Negotiate with Vendors:
You should review and compare various suppliers, vendors, and manufacturers to negotiate the best price before finalizing. Finding alternate vendors will allow you to search for the lowest price for the products of your choice. Reducing price will increase savings and thus improve your cash flow.
Prepare Seasonal Sales:
Rise and fall in sales throughout the years signifies the potential of growth and success. Therefore, many companies offer seasonal sales to make the most of the business’s highs and lows. You can also manage your cash flow during the low period by increasing sales rate during the peak season.
Here are four ways to use your working capital for business growth:
Bringing new employees on board is a risk vital for your business growth. Having an extra pair of hands and brains will allow you to fill orders quickly and more effectively. It will also streamline your business processes, improve sales, and enhance marketing.
However, hiring a worker requires you to spend some money before bringing in sales and improving profits. You would be required to pay salaries and other benefits from day one and thus require cash flow to cover the cost.
But before that, you would also need to invest in the recruitment process by placing job ads, making background checks, and spending time on interviews. Moreover, you will be training a new employee before he becomes a productive team member. Nevertheless, a successful hire will cost you 1.5-2.5% of the total yearly revenue.
Improve Your Inventory
The more products you backup, the higher the chances to make sales. The more you sell, the higher the chances of profit. Thus, you should always try to find ways that can help you expand your stock. Few suggestions to improve your inventory include:
- Adding a new product line that complements your business or existing inventory, such as selling belts or shoes alongside purses or phone accessories at a mobile shop.

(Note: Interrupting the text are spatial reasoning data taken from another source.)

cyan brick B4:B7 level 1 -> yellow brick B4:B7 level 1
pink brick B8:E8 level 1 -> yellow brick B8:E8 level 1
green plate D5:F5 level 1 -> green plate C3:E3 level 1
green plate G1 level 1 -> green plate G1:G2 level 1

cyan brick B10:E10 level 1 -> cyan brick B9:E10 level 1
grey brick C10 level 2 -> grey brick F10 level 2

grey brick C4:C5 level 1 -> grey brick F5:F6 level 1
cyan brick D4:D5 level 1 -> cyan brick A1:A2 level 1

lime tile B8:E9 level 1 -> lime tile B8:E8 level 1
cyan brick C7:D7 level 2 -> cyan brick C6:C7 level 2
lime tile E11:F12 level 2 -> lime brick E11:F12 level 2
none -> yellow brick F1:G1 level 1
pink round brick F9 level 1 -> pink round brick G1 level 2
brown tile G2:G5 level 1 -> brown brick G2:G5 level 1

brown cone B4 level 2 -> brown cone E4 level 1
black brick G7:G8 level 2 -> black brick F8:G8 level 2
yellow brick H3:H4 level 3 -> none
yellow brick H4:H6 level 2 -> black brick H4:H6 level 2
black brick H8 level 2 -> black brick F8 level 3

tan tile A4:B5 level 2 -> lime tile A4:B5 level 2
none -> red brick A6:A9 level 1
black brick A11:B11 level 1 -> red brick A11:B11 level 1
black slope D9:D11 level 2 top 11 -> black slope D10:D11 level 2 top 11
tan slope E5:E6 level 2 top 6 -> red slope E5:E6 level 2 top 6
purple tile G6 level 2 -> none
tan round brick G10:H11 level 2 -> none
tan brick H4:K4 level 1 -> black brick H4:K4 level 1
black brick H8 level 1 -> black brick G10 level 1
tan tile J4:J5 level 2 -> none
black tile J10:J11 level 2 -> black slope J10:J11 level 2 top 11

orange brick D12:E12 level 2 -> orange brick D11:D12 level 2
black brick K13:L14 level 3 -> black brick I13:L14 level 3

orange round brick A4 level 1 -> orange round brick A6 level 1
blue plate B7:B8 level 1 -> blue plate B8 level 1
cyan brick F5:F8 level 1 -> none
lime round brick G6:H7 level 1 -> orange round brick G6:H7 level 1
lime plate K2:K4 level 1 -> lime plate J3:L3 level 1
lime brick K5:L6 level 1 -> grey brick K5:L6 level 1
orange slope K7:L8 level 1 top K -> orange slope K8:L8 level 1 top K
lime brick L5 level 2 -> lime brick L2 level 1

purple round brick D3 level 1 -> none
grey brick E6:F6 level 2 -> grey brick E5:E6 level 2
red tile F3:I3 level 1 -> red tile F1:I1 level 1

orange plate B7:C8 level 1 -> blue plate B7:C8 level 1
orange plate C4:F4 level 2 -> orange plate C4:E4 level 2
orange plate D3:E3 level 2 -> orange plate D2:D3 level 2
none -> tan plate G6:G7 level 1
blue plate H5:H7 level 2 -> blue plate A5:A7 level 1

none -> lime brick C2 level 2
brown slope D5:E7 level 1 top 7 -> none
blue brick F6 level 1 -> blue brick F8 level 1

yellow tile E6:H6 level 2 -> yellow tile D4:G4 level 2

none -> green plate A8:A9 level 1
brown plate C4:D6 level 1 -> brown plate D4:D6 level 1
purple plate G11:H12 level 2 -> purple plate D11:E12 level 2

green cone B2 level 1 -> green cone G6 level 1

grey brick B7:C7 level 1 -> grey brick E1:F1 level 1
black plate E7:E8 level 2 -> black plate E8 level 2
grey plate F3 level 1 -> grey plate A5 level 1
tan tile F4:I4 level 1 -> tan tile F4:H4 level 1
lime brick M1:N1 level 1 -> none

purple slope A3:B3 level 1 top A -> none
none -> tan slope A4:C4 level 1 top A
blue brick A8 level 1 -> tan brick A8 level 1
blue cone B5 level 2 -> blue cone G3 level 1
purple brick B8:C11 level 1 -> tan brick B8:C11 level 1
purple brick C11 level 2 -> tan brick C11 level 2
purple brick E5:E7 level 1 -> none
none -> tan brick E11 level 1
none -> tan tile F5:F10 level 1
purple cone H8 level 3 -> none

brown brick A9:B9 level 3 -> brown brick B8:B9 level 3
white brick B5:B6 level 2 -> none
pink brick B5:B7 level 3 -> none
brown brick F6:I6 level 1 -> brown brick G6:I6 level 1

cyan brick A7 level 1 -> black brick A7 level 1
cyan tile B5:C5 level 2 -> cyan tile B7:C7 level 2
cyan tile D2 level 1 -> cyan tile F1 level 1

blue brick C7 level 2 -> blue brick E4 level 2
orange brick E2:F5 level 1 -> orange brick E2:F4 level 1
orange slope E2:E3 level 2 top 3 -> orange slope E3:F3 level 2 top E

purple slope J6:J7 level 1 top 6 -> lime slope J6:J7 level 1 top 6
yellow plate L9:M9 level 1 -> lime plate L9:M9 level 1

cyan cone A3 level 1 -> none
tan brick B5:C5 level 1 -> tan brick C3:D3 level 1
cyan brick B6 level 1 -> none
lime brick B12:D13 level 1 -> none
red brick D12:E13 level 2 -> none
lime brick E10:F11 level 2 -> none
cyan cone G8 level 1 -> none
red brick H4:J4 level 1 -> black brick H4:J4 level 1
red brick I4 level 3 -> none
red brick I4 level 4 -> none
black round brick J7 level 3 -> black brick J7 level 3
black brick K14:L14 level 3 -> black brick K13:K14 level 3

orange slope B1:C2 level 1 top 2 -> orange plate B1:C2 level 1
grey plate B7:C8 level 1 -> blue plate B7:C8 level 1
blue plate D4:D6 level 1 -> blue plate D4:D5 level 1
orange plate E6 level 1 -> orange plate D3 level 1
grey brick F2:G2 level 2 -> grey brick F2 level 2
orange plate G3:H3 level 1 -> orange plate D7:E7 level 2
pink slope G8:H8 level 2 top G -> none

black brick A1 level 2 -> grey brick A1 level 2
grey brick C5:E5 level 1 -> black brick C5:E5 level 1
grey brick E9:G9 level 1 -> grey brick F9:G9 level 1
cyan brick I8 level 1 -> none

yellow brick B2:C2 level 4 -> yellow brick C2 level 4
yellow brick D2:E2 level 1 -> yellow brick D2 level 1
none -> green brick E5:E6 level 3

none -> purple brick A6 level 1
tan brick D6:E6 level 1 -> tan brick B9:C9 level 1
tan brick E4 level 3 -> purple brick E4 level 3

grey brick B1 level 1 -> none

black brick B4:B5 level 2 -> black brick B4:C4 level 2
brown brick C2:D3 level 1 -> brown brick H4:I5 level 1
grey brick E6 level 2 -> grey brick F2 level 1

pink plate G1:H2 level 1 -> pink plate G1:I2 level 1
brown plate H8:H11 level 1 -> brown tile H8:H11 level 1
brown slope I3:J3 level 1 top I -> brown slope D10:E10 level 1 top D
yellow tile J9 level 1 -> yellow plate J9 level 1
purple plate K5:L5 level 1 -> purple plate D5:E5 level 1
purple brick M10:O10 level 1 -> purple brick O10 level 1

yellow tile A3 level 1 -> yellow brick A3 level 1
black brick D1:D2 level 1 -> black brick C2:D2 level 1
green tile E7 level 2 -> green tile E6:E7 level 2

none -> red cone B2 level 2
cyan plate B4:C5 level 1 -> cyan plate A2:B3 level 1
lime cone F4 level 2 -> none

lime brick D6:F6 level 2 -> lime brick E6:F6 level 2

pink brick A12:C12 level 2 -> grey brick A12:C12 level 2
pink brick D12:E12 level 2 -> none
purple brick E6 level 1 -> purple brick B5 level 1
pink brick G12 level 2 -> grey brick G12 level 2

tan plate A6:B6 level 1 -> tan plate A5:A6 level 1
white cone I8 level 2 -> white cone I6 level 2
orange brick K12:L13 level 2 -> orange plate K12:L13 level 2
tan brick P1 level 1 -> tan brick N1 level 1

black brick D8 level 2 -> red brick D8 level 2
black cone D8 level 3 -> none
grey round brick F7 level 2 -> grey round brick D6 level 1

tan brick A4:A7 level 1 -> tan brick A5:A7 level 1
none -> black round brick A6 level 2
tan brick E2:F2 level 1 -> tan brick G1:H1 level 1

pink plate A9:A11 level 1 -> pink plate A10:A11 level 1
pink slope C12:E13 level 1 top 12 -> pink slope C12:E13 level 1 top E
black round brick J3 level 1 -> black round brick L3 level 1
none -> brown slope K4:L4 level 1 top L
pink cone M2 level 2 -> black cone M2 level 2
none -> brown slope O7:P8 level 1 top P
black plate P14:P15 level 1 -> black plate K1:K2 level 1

- Increasing product choice by offering different colors, sizes, style option or any new feature
- Offering personalization options through embellishments and custom-designs
- Increasing inventory size
However, bigger inventory means increased investments as you need to spend more money on buying the stuff. This means your expenditure will be higher before you make any sales. You may also need to invest in the storage space. But you also need your customers to pay on time or have higher profit margins to cover the cost of initial investment and next orders.
If you have a bigger investment, you can enter new market places, expand to different geographical locations or move to a different sales platform. This will allow you to reach a wider customer base and find greater business opportunities. Since it requires an initial markup cost, you should be financially sound during the early years of startup.
Typically, the initial cost for expanding your business market involves,
- Translating product descriptions, instructional guides, and marketing content
- Adjusting the current content and policies to suit the regulations of the international market
- Spending on initial setup cost and maintaining cash flow
- Setting up a warehouse in new geographical locations
Even after having a substantial line of credit, entering different markets could be quite challenging. Sparing your working capital to fund new markets could be highly risky, and thus you should opt for seed funding or small business loans for financial security.
Leveling up the Cash flow
Typically, your business goes through the sale cycle with multiple ups and downs. Thus, you need a steady cash flow to cover up for the passive period. Despite efficient management, there will be times when you would need to invest in your business to keep it running.
Having stable working capital will ensure smooth business flow, allowing you to focus on new growth opportunities.